What to work on:
Beginning with the line that contains "оқудағы мәнмәтіндік", print each line to the end of the data exactly. Omit the pictures.

Stored data entries:

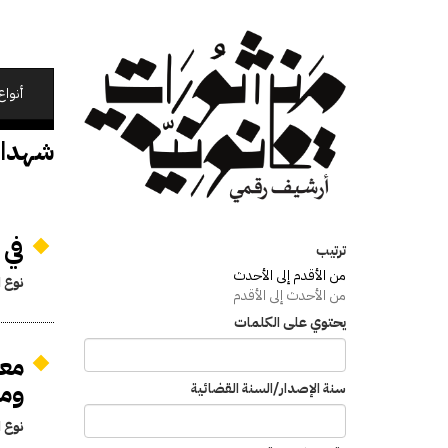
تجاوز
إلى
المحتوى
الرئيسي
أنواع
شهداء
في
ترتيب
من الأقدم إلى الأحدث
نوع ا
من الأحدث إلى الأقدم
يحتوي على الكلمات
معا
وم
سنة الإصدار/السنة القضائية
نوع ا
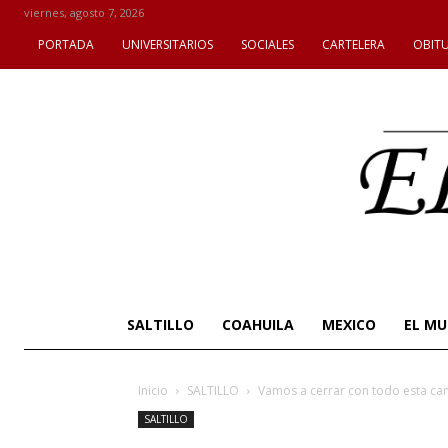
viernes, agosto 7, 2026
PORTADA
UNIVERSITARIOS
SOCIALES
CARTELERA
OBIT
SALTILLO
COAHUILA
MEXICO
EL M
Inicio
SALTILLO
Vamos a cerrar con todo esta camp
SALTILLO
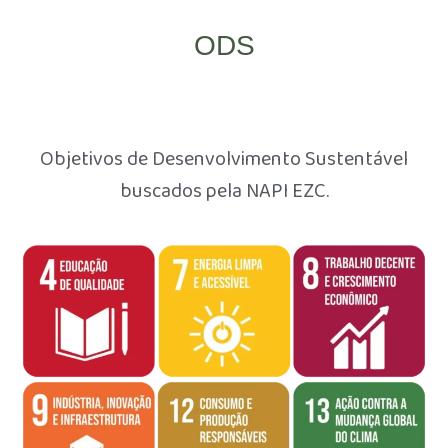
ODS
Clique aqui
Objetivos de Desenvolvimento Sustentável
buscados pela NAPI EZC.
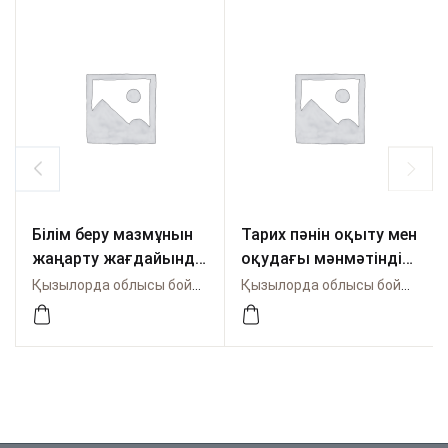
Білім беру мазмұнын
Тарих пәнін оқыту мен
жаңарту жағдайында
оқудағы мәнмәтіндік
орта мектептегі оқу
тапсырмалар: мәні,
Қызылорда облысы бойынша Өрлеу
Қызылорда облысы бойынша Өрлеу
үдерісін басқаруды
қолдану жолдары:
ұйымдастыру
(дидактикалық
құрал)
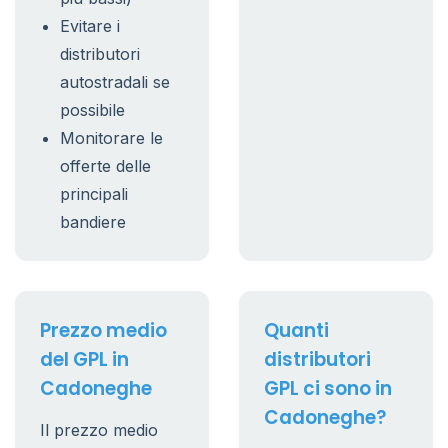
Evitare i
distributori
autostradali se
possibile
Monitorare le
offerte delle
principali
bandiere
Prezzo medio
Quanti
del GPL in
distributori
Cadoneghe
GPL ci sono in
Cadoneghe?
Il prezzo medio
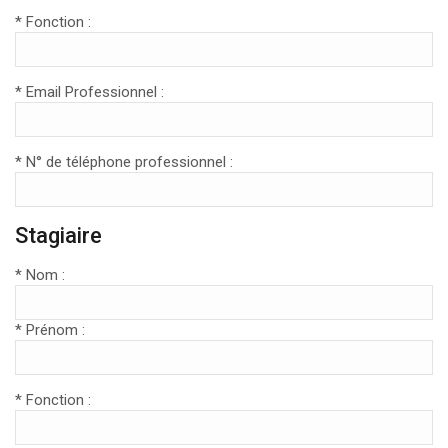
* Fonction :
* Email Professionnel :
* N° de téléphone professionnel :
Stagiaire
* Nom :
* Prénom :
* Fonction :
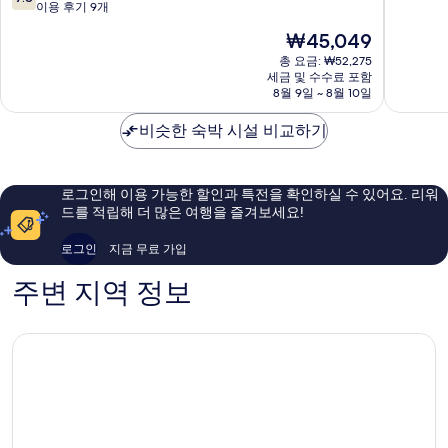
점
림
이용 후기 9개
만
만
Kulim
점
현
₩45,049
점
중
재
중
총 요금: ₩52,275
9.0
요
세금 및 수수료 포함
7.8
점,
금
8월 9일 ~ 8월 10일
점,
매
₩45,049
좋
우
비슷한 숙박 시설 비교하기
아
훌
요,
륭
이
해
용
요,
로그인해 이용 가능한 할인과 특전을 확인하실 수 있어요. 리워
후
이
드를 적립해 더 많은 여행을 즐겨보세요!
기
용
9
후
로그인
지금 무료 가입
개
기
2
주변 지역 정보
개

Answer box:
оқудағы мәнмәтіндік
орта мектептегі оқу
тапсырмалар: мәні,
Қызылорда облысы бойынша Өрлеу
Қызылорда облысы бойынша Өрлеу
үдерісін басқаруды
қолдану жолдары:
ұйымдастыру
(дидактикалық
құрал)
Evitare i
distributori
autostradali se
possibile
Monitorare le
offerte delle
principali
bandiere
Prezzo medio
Quanti
del GPL in
distributori
Cadoneghe
GPL ci sono in
Cadoneghe?
Il prezzo medio
* Fonction :
* Email Professionnel :
* N° de téléphone professionnel :
Stagiaire
* Nom :
* Prénom :
* Fonction :
점
림
이용 후기 9개
만
만
Kulim
점
현
₩45,049
점
중
재
중
총 요금: ₩52,275
9.0
요
세금 및 수수료 포함
7.8
점,
금
8월 9일 ~ 8월 10일
점,
매
₩45,049
좋
우
비슷한 숙박 시설 비교하기
아
훌
요,
륭
이
해
용
요,
로그인해 이용 가능한 할인과 특전을 확인하실 수 있어요. 리워
후
이
드를 적립해 더 많은 여행을 즐겨보세요!
기
용
9
후
로그인
지금 무료 가입
개
기
2
주변 지역 정보
개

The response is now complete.